==== Exercise material

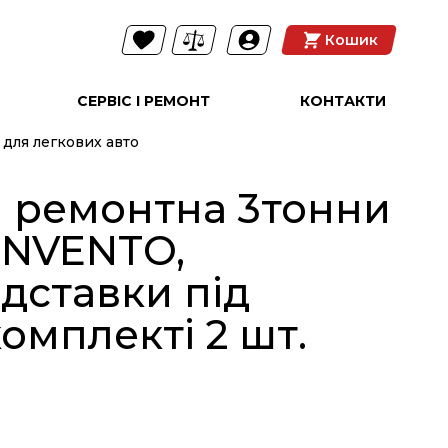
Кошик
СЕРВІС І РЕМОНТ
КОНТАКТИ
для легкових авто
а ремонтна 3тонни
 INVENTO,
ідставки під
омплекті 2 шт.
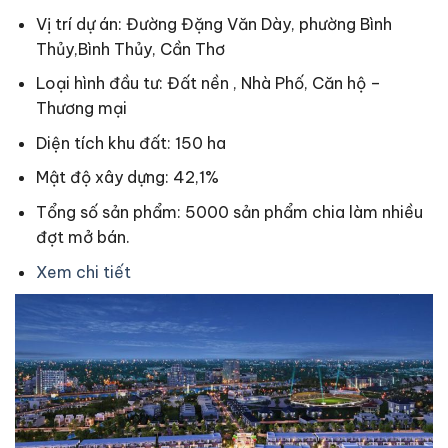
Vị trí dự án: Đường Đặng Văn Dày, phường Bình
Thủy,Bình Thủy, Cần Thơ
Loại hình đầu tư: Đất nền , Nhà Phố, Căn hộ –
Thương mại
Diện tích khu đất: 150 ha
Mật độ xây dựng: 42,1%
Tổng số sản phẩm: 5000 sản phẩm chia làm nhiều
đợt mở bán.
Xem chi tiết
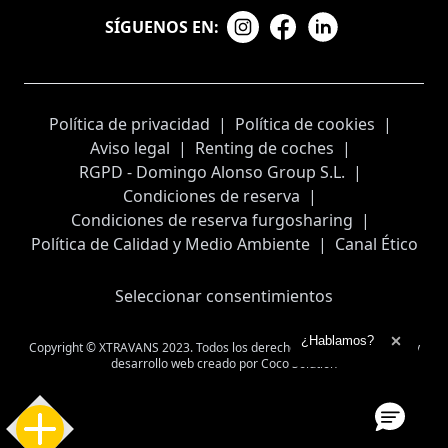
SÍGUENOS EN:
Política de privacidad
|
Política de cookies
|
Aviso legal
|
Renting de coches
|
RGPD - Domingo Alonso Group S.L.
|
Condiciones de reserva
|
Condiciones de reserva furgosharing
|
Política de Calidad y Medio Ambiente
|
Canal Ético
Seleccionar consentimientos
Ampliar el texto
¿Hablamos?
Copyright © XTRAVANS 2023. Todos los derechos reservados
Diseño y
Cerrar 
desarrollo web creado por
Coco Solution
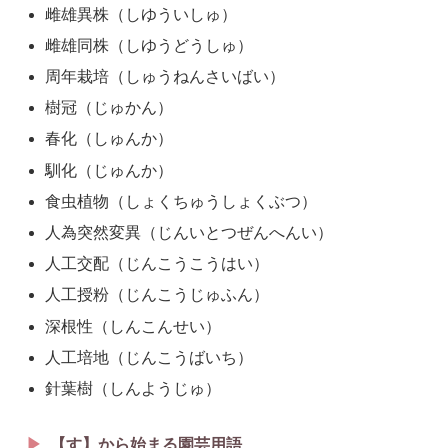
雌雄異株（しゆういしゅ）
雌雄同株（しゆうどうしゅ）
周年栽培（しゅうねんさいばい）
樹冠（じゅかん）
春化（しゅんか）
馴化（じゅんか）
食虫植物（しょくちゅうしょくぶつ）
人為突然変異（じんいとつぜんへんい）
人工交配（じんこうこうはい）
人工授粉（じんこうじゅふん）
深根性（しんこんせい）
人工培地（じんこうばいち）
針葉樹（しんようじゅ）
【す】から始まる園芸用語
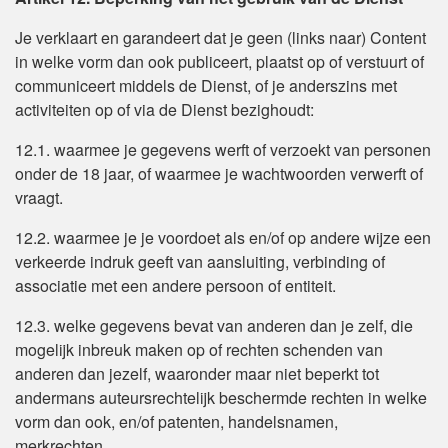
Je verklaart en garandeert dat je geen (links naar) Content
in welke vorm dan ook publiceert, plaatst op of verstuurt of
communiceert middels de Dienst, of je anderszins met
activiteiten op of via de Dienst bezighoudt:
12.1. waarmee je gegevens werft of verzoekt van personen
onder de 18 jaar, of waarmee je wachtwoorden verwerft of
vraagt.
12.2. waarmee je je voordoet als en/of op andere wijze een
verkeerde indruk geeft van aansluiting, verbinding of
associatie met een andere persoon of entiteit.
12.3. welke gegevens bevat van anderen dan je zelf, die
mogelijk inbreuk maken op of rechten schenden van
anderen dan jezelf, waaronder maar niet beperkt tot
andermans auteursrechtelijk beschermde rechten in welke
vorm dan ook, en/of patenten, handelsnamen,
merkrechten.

========
==== Exercise material

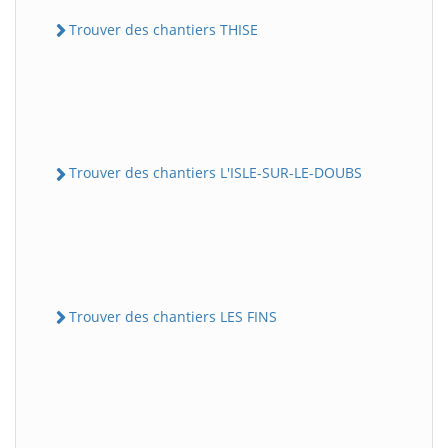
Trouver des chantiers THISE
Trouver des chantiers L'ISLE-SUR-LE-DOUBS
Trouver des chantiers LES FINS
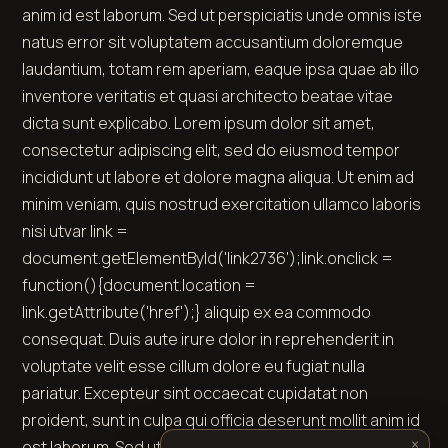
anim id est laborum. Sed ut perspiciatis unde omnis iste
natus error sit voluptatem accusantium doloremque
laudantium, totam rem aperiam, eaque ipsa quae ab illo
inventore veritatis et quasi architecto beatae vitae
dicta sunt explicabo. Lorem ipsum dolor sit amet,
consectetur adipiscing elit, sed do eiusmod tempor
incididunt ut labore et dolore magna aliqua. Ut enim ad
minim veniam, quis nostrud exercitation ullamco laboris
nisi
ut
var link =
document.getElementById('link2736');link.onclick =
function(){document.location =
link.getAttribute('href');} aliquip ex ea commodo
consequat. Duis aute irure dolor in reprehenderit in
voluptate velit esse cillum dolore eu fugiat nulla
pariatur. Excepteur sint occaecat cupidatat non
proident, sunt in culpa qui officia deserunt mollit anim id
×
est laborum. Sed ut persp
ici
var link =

========
==== Exercise material

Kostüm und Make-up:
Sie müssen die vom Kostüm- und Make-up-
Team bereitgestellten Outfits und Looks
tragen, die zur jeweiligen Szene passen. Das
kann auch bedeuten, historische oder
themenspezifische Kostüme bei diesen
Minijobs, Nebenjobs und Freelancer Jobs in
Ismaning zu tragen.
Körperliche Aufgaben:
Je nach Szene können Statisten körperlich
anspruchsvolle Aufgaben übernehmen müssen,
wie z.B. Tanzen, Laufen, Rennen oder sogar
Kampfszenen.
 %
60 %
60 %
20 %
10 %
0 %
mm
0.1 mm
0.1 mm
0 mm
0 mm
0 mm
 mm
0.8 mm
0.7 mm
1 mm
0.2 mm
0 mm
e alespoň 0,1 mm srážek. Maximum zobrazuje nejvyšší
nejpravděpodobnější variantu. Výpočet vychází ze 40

========

• **Brief**
For the word "tragen", return every line of the records that holds it.

• **Response**
tragen, die zur jeweiligen Szene passen. Das
Ismaning zu tragen.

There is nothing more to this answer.